In sitcoms, every house looks the way that houses are supposed to: open and comfortable with no secrets or shadows or shameful bits, no closed rooms or dark corners that company can’t be allowed near. The upstairs is the same as the main floor, which is the same as the basement, all accessible and clean and open for viewing. And every room is neatly cluttered, perfectly representing the acceptably offbeat family that lives there.

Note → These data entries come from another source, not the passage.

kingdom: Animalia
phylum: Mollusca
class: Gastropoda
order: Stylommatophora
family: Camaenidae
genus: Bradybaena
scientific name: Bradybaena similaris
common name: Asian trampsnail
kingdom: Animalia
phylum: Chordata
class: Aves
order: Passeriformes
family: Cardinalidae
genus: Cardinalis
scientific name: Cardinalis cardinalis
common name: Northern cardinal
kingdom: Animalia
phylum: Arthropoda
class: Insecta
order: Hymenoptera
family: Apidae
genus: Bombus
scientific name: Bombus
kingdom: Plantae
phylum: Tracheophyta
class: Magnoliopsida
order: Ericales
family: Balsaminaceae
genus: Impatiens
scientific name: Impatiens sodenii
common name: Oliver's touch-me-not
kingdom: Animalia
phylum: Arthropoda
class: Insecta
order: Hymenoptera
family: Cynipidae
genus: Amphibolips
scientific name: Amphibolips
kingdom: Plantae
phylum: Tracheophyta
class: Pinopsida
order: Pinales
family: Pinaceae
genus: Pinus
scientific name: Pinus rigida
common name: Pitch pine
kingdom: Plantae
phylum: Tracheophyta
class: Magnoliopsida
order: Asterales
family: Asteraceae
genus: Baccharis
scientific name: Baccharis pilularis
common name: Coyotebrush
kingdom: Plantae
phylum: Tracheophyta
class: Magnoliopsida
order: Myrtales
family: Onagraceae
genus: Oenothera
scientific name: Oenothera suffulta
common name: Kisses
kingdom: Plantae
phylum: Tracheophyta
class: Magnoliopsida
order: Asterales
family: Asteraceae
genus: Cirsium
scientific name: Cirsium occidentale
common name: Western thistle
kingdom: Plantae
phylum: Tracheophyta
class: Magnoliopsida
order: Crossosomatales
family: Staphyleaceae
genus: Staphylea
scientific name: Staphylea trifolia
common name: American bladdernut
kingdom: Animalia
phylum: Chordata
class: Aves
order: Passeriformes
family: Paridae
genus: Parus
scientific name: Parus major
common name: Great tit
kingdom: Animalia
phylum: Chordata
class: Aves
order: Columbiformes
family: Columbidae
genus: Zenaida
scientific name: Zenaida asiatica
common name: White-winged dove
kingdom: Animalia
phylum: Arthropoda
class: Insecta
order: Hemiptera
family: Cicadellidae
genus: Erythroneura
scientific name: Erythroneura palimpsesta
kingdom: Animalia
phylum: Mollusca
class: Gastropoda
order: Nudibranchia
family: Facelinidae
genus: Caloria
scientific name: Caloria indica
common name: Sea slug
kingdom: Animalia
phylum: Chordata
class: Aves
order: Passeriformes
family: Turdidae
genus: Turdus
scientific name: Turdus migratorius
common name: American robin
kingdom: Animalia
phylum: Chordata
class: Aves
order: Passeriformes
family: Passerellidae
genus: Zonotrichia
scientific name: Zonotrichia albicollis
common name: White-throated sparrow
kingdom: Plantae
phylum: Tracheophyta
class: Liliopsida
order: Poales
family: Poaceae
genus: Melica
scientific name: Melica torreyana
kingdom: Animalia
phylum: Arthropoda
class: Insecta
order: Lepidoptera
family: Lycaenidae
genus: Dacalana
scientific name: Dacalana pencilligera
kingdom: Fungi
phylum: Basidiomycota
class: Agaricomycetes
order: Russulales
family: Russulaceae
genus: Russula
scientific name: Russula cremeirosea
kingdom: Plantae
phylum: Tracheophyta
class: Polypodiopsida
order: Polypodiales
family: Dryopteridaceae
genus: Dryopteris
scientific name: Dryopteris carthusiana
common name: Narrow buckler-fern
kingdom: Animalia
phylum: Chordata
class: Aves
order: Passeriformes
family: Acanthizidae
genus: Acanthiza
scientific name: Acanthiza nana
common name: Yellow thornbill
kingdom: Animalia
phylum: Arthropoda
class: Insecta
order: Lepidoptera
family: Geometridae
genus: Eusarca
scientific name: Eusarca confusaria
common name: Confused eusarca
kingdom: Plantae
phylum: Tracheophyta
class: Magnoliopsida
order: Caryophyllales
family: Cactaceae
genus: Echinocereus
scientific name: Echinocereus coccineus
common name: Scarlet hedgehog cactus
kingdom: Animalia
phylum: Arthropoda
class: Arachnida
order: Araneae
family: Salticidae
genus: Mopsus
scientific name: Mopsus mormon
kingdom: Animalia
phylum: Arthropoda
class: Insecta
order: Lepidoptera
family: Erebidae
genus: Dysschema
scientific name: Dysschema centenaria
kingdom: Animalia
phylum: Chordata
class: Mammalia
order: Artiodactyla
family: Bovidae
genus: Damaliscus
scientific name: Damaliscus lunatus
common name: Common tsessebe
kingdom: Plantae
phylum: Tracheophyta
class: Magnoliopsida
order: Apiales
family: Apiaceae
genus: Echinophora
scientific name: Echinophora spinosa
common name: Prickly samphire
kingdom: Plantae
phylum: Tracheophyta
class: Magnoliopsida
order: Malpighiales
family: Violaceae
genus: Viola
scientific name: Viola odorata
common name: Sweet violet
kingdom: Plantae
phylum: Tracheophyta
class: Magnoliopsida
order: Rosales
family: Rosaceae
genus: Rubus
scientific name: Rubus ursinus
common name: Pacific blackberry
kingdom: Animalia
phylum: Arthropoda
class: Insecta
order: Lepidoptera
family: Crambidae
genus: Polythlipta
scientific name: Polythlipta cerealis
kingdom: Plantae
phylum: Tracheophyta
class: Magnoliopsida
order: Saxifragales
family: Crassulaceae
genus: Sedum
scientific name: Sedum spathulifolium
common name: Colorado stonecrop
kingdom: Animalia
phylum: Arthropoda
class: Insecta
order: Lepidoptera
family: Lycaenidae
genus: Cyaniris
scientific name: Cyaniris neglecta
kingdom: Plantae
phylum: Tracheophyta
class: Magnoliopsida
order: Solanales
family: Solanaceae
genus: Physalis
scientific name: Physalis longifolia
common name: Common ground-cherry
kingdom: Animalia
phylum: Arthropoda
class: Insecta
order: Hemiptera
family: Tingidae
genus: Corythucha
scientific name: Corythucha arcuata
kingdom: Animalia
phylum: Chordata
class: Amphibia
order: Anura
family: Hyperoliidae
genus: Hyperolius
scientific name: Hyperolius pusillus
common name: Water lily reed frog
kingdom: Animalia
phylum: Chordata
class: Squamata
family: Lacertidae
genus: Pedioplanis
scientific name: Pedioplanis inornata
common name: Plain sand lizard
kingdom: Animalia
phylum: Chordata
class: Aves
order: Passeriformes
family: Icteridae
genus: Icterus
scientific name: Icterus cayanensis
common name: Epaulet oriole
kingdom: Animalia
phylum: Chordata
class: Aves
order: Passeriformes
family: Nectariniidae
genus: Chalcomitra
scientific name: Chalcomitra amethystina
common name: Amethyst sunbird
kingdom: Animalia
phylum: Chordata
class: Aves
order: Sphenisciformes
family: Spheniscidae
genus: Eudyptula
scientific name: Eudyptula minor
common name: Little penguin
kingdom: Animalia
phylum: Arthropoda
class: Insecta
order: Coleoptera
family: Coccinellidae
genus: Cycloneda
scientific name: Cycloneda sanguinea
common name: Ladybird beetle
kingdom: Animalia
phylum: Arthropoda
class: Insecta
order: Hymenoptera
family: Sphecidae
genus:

It seemed odd to me that they never showed the television in sitcoms. Televisions were always in front of the garish sitcom couch that faced out toward us. Tucked neatly into the only spot in the house not viewable. But the characters would sit and stare at it from time to time; in effect, stare at me. It was as if watching the television, viewing these acceptably offbeat families with their wide-open houses and secret-less existences, taking them in as a possibility of how people live, was the same as being watched ourselves somehow. And it felt that way. A two-way street. I guess it’s too much to ask that watching be one-sided. That’s not really fair. The more you watch, the more you’re watched, and that’s the way that it should be, I guess. But I still couldn’t quite figure out who it was watching me.